Direkt zum Inhalt
Für eine andere Entwicklungspolitik!

Beitrag vom 03.07.2019

NZZ

Fleischkonsum und Konflikte um Weidegründe

Der Fleischkonsum in Afrika nimmt rapide zu. Das Fleisch stammt oft von den Herden nomadischer Viehhirten. Die Konflikte mit Bauern verschärfen sich.

David Signer, Dakar

In Europa geht der Trend Richtung weniger Fleisch. In Afrika ist das anders: Eine Mahlzeit ohne Fleisch gilt nicht als richtiges Essen. Die meisten würden gerne mehr Fleisch konsumieren, wenn sie könnten. Vegetarier gibt es praktisch nicht. Mit dem starken Bevölkerungswachstum und der anschwellenden Mittelklasse steigt auch die Nachfrage nach Fleisch. Ein gutes Beispiel ist Nigeria: In dem Land mit der grössten Wirtschaft des Kontinents und fast 200 Mio. Einwohnern werden jährlich 360 000 Tonnen Rindfleisch konsumiert. Man nimmt an, dass sich der Konsum bis 2050 vervierfacht. Der Viehbestand in Nigeria beträgt 20 Mio. Rinder, 40 Mio. Schafe und 60 Mio. Ziegen. Ein Drittel der geschlachteten Tiere kommt allerdings aus dem Ausland, vor allem aus Mali, Niger, Tschad und Kamerun. Es handelt sich dabei um Vieh von Nomaden. Oft ziehen die Herden Hunderte von Kilometern über Land, bevor sie die grossen Märkte an der Grenze erreichen. Von dort werden die Tiere dann per Lastwagen in Millionenstädte wie Lagos transportiert.

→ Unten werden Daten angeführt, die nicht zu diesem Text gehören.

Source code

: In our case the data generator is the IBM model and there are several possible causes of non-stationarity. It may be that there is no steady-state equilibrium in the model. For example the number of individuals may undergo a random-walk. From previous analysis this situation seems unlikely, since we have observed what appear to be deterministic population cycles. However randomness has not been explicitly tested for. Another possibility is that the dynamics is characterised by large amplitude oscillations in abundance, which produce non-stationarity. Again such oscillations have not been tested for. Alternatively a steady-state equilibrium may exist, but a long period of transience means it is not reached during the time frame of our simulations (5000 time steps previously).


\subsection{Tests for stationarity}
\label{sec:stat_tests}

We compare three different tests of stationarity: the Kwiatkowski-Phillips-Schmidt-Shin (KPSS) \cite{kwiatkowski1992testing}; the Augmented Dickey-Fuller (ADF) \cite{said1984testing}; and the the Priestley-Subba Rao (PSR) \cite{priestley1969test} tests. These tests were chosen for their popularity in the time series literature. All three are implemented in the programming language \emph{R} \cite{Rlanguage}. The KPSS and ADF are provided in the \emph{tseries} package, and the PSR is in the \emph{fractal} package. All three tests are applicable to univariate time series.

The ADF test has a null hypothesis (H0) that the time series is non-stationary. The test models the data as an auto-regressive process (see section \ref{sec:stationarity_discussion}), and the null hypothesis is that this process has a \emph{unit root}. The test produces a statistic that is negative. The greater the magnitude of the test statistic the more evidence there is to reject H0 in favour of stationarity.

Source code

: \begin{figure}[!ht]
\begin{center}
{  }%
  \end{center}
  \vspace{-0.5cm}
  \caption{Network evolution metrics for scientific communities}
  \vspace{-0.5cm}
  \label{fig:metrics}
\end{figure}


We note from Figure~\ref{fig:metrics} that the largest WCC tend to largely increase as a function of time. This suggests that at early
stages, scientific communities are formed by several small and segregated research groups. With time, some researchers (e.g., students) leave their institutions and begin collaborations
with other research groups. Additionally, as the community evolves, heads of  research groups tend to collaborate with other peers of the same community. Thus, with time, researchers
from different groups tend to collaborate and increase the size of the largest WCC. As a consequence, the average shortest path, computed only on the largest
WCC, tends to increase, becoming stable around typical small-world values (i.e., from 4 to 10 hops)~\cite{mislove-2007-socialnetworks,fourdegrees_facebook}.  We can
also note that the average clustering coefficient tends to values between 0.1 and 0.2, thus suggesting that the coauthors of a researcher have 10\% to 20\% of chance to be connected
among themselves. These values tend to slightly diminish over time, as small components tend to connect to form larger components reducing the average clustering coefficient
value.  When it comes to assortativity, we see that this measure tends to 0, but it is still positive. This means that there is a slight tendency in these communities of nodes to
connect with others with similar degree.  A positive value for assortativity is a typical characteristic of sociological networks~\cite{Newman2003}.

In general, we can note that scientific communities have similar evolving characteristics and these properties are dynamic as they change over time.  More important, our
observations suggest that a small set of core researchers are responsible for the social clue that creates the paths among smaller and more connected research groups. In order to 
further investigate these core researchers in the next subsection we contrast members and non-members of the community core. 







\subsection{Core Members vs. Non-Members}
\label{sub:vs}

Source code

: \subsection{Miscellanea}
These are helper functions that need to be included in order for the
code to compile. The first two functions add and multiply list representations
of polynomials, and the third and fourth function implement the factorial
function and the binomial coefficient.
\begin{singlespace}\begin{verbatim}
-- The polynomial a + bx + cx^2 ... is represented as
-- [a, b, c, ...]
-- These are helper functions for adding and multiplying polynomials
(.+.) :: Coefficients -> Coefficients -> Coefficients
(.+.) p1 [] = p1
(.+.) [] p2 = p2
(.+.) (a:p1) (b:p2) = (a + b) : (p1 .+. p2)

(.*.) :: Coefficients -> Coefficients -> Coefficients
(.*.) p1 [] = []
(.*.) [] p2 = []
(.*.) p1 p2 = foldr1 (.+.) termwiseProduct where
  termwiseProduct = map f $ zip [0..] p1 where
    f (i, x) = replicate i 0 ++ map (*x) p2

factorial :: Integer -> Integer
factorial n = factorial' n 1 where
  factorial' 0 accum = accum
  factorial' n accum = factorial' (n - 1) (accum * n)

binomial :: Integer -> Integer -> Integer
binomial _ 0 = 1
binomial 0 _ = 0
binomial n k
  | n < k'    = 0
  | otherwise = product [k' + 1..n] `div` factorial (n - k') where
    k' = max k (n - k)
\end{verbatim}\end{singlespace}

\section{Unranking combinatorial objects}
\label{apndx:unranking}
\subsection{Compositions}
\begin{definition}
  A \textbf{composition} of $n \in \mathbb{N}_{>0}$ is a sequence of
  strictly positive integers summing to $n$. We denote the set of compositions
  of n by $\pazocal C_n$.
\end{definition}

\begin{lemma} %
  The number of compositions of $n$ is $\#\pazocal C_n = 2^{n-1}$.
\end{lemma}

Traditionelle nomadische Viehzucht erfordert zwar wenig Investitionen – die Tiere fressen, was sie finden –, aber sie ist auch wenig produktiv und führt immer häufiger zu Konflikten mit Bauern. Denn während der Trockenzeit wandern die Hirten aus den ariden Sahelgebieten Richtung Süden, wo es mehr Wasser und Wiesen gibt. Wegen Bevölkerungswachstum, Verstädterung und Dürren werden die Weide- und Pflanzflächen jedoch knapp; der Kampf zwischen Sesshaften und Wanderhirten um die Ressourcen spitzt sich zu. In Nigeria haben solche Zusammenstösse in den letzten fünf Jahren 7000 Tote gefordert.

Ein Gesetz sieht seit den sechziger Jahren zwar für Herden reservierte Weidegründe vor; in Wirklichkeit gibt es sie aber kaum. Der Handel mit Vieh, Fleisch und Milch ist ausserdem meist informell, auf den Märkten und in den Schlachthöfen fehlt es oft sogar an fliessendem Wasser und Kühlräumen. Die Produktivität könnte mit wenig Input gesteigert werden, was auch die Konflikte reduzieren würde. In den Budgets vieler afrikanischer Landwirtschaftsministerien figuriert die Viehzucht jedoch kaum.